─── SOURCE MATERIAL

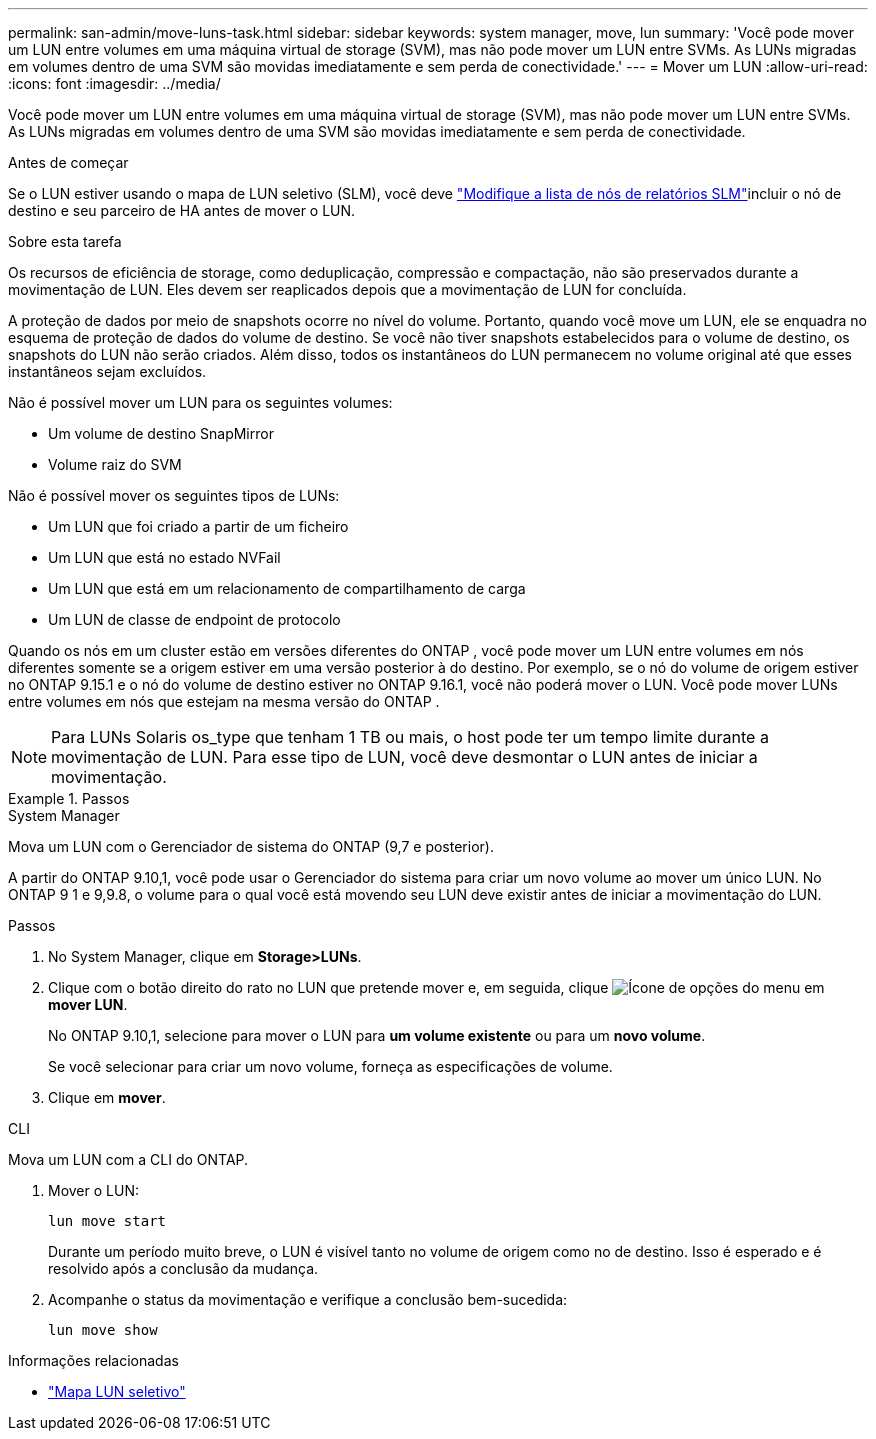 ---
permalink: san-admin/move-luns-task.html 
sidebar: sidebar 
keywords: system manager, move, lun 
summary: 'Você pode mover um LUN entre volumes em uma máquina virtual de storage (SVM), mas não pode mover um LUN entre SVMs. As LUNs migradas em volumes dentro de uma SVM são movidas imediatamente e sem perda de conectividade.' 
---
= Mover um LUN
:allow-uri-read: 
:icons: font
:imagesdir: ../media/


[role="lead"]
Você pode mover um LUN entre volumes em uma máquina virtual de storage (SVM), mas não pode mover um LUN entre SVMs. As LUNs migradas em volumes dentro de uma SVM são movidas imediatamente e sem perda de conectividade.

.Antes de começar
Se o LUN estiver usando o mapa de LUN seletivo (SLM), você deve link:modify-slm-reporting-nodes-task.html["Modifique a lista de nós de relatórios SLM"]incluir o nó de destino e seu parceiro de HA antes de mover o LUN.

.Sobre esta tarefa
Os recursos de eficiência de storage, como deduplicação, compressão e compactação, não são preservados durante a movimentação de LUN. Eles devem ser reaplicados depois que a movimentação de LUN for concluída.

A proteção de dados por meio de snapshots ocorre no nível do volume. Portanto, quando você move um LUN, ele se enquadra no esquema de proteção de dados do volume de destino. Se você não tiver snapshots estabelecidos para o volume de destino, os snapshots do LUN não serão criados. Além disso, todos os instantâneos do LUN permanecem no volume original até que esses instantâneos sejam excluídos.

Não é possível mover um LUN para os seguintes volumes:

* Um volume de destino SnapMirror
* Volume raiz do SVM


Não é possível mover os seguintes tipos de LUNs:

* Um LUN que foi criado a partir de um ficheiro
* Um LUN que está no estado NVFail
* Um LUN que está em um relacionamento de compartilhamento de carga
* Um LUN de classe de endpoint de protocolo


Quando os nós em um cluster estão em versões diferentes do ONTAP , você pode mover um LUN entre volumes em nós diferentes somente se a origem estiver em uma versão posterior à do destino. Por exemplo, se o nó do volume de origem estiver no ONTAP 9.15.1 e o nó do volume de destino estiver no ONTAP 9.16.1, você não poderá mover o LUN. Você pode mover LUNs entre volumes em nós que estejam na mesma versão do ONTAP .

[NOTE]
====
Para LUNs Solaris os_type que tenham 1 TB ou mais, o host pode ter um tempo limite durante a movimentação de LUN. Para esse tipo de LUN, você deve desmontar o LUN antes de iniciar a movimentação.

====
.Passos
[role="tabbed-block"]
====
.System Manager
--
Mova um LUN com o Gerenciador de sistema do ONTAP (9,7 e posterior).

A partir do ONTAP 9.10,1, você pode usar o Gerenciador do sistema para criar um novo volume ao mover um único LUN. No ONTAP 9 1 e 9,9.8, o volume para o qual você está movendo seu LUN deve existir antes de iniciar a movimentação do LUN.

Passos

. No System Manager, clique em *Storage>LUNs*.
. Clique com o botão direito do rato no LUN que pretende mover e, em seguida, clique image:icon_kabob.gif["Ícone de opções do menu"] em *mover LUN*.
+
No ONTAP 9.10,1, selecione para mover o LUN para *um volume existente* ou para um *novo volume*.

+
Se você selecionar para criar um novo volume, forneça as especificações de volume.

. Clique em *mover*.


--
.CLI
--
Mova um LUN com a CLI do ONTAP.

. Mover o LUN:
+
[source, cli]
----
lun move start
----
+
Durante um período muito breve, o LUN é visível tanto no volume de origem como no de destino. Isso é esperado e é resolvido após a conclusão da mudança.

. Acompanhe o status da movimentação e verifique a conclusão bem-sucedida:
+
[source, cli]
----
lun move show
----


--
====
.Informações relacionadas
* link:selective-lun-map-concept.html["Mapa LUN seletivo"]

──────

→ **DIRECTIONS**: Working from the listing above, retype it exactly but include no images.

→ **OUTPUT FOR THIS EXERCISE**:
 ---
permalink: san-admin/move-luns-task.html 
sidebar: sidebar 
keywords: system manager, move, lun 
summary: 'Você pode mover um LUN entre volumes em uma máquina virtual de storage (SVM), mas não pode mover um LUN entre SVMs. As LUNs migradas em volumes dentro de uma SVM são movidas imediatamente e sem perda de conectividade.' 
---
= Mover um LUN
:allow-uri-read: 
:icons: font
:imagesdir: ../media/


[role="lead"]
Você pode mover um LUN entre volumes em uma máquina virtual de storage (SVM), mas não pode mover um LUN entre SVMs. As LUNs migradas em volumes dentro de uma SVM são movidas imediatamente e sem perda de conectividade.

.Antes de começar
Se o LUN estiver usando o mapa de LUN seletivo (SLM), você deve link:modify-slm-reporting-nodes-task.html["Modifique a lista de nós de relatórios SLM"]incluir o nó de destino e seu parceiro de HA antes de mover o LUN.

.Sobre esta tarefa
Os recursos de eficiência de storage, como deduplicação, compressão e compactação, não são preservados durante a movimentação de LUN. Eles devem ser reaplicados depois que a movimentação de LUN for concluída.

A proteção de dados por meio de snapshots ocorre no nível do volume. Portanto, quando você move um LUN, ele se enquadra no esquema de proteção de dados do volume de destino. Se você não tiver snapshots estabelecidos para o volume de destino, os snapshots do LUN não serão criados. Além disso, todos os instantâneos do LUN permanecem no volume original até que esses instantâneos sejam excluídos.

Não é possível mover um LUN para os seguintes volumes:

* Um volume de destino SnapMirror
* Volume raiz do SVM


Não é possível mover os seguintes tipos de LUNs:

* Um LUN que foi criado a partir de um ficheiro
* Um LUN que está no estado NVFail
* Um LUN que está em um relacionamento de compartilhamento de carga
* Um LUN de classe de endpoint de protocolo


Quando os nós em um cluster estão em versões diferentes do ONTAP , você pode mover um LUN entre volumes em nós diferentes somente se a origem estiver em uma versão posterior à do destino. Por exemplo, se o nó do volume de origem estiver no ONTAP 9.15.1 e o nó do volume de destino estiver no ONTAP 9.16.1, você não poderá mover o LUN. Você pode mover LUNs entre volumes em nós que estejam na mesma versão do ONTAP .

[NOTE]
====
Para LUNs Solaris os_type que tenham 1 TB ou mais, o host pode ter um tempo limite durante a movimentação de LUN. Para esse tipo de LUN, você deve desmontar o LUN antes de iniciar a movimentação.

====
.Passos
[role="tabbed-block"]
====
.System Manager
--
Mova um LUN com o Gerenciador de sistema do ONTAP (9,7 e posterior).

A partir do ONTAP 9.10,1, você pode usar o Gerenciador do sistema para criar um novo volume ao mover um único LUN. No ONTAP 9 1 e 9,9.8, o volume para o qual você está movendo seu LUN deve existir antes de iniciar a movimentação do LUN.

Passos

. No System Manager, clique em *Storage>LUNs*.
. Clique com o botão direito do rato no LUN que pretende mover e, em seguida, clique image:icon_kabob.gif["Ícone de opções do menu"] em *mover LUN*.
+
No ONTAP 9.10,1, selecione para mover o LUN para *um volume existente* ou para um *novo volume*.

+
Se você selecionar para criar um novo volume, forneça as especificações de volume.

. Clique em *mover*.


--
.CLI
--
Mova um LUN com a CLI do ONTAP.

. Mover o LUN:
+
[source, cli]
----
lun move start
----
+
Durante um período muito breve, o LUN é visível tanto no volume de origem como no de destino. Isso é esperado e é resolvido após a conclusão da mudança.

. Acompanhe o status da movimentação e verifique a conclusão bem-sucedida:
+
[source, cli]
----
lun move show
----


--
====
.Informações relacionadas
* link:selective-lun-map-concept.html["Mapa LUN seletivo"]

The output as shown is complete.